Выслушав эту историю, Травкин сказал опальному генералу, что нет, не дураки работодатели, они всего лишь пылкие идеалисты. Они, веря в торжество человеческих возможностей, перенесли идеологические модели свои на мир вещей, в этом вина их.

Ссыльный генерал-лейтенант инженерно-технической службы въедливо спрашивал: могут ли все люди одинаково быстро бегать, одинаково легко покорять горные вершины, одинаково мощно толкать штангу? И отвечал: могут! Но тогда только, когда быстрота их — скорость черепахи, когда не горные вершины, а бугры за околицей, когда на штанге не сто пятьдесят килограммов, а полпудика. Вот к чему приведет вера во всемогущество человека! В разнообразии притязаний величие человечества, а не в установлении уровня, для всех обязательного! Ну, чем возразите, инженер Травкин?

Вадим Алексеевич покорно возражал: тяга работодателей к единообразию — всего лишь частный случай, ведь человечество на планете пробует себя во всех мыслимых ему вариантах.

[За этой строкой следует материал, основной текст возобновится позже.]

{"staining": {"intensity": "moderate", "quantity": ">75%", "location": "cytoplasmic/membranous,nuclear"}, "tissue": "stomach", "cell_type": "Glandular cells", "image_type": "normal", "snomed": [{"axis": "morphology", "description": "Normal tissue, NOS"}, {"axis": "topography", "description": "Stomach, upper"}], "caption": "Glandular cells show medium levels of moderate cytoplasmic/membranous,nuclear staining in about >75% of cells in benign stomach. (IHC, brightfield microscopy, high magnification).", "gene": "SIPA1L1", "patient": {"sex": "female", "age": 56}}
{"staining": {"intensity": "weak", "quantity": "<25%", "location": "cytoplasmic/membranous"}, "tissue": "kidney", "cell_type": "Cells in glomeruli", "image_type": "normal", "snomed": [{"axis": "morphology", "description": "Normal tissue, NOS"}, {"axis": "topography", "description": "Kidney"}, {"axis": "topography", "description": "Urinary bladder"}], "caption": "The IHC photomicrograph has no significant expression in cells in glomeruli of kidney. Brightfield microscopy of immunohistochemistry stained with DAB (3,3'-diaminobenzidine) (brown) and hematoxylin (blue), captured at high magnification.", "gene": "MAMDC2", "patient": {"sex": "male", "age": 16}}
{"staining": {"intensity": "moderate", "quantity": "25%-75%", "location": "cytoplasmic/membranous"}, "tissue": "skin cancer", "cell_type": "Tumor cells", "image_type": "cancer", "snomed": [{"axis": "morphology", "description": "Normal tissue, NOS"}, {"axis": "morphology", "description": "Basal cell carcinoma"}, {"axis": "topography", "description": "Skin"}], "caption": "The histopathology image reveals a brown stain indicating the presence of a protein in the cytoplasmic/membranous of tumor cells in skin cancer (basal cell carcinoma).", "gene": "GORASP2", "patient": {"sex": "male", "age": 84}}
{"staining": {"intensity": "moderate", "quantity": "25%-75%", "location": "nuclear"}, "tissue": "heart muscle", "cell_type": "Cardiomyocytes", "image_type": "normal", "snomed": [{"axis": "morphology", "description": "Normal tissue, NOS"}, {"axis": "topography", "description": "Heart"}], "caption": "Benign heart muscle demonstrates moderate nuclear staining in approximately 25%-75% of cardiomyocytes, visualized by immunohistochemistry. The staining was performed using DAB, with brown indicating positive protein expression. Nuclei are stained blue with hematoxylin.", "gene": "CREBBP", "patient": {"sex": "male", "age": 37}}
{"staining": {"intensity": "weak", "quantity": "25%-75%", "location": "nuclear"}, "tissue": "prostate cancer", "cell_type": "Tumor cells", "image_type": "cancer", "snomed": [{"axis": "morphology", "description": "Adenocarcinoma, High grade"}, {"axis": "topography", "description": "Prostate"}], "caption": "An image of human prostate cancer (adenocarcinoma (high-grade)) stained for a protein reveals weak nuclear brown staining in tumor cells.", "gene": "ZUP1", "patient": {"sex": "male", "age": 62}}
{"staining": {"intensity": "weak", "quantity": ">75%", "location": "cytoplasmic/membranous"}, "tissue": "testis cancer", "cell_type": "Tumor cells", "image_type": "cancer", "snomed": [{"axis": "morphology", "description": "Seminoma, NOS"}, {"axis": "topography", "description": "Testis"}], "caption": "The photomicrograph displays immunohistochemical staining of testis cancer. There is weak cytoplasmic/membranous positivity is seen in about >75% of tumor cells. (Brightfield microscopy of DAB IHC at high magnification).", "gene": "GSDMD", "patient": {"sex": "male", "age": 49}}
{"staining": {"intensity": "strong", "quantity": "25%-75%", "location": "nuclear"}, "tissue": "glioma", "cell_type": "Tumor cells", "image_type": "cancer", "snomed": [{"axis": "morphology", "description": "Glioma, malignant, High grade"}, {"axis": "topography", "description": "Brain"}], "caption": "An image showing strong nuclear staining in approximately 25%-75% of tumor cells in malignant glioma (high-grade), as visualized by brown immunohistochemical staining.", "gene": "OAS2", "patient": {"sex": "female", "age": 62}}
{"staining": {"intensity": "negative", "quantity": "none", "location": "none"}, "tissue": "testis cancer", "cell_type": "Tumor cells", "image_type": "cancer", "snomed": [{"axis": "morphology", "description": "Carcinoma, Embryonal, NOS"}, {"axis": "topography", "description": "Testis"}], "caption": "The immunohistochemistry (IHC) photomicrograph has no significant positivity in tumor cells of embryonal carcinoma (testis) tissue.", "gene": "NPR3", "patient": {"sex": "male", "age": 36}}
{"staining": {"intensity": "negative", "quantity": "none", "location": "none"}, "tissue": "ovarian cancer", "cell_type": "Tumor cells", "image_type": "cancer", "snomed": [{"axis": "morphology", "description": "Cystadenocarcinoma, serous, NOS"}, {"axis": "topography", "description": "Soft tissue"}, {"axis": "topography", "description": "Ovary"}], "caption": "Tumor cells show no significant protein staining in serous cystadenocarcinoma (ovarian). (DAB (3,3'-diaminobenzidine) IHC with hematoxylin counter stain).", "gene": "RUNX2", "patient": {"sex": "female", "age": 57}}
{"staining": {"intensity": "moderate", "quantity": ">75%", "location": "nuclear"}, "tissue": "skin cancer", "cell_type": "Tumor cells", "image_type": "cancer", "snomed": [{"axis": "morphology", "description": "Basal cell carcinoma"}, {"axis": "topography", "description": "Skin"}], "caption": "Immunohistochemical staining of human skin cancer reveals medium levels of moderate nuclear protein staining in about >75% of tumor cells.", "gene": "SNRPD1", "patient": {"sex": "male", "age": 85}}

Спорил Вадим Алексеевич вяло. Умозрительными казались ему рассуждения генерала. Он, Травкин, сжился с этой степью, почти плоской, по которой не разбежишься, на которой нет горных вершин, а тяжести умеренные. Любая станция — это прежде всего КУНГ, кузов универсальный нулевого габарита, в кузове аппаратура, залезай в КУНГ и думай.

Месяцами длился этот спор, пока не последовал из Москвы приказ, и прощенный авиаконструктор официально передал домик свой, из двух самолетных ящиков построенный, Травкину, и Вадим Алексеевич зажил припеваючи. Опрысканные адской смесью стены не держали на себе насекомых, сетка на окнах защищала от мух. Три комнатки, в одной — склад, там хранились меховые куртки, унты и брюки для пропившихся в дым настройщиков, кое-что из монтажного инструментария и папки со схемами и чертежами. Вадим Алексеевич научился жить так, что не замечал сотни километров дорог в жару и холод. Для далекой московской монтажки он давно превратился в почтово-телеграфный адресат и телефонный позывной, чему Травкин радовался. На совещания в Москву не летал, ссылаясь на неотложные дела, а от местных заседаний избавлялся и того проще: на своем «газике» заруливал в степь, подальше от штаба, поближе к площадкам.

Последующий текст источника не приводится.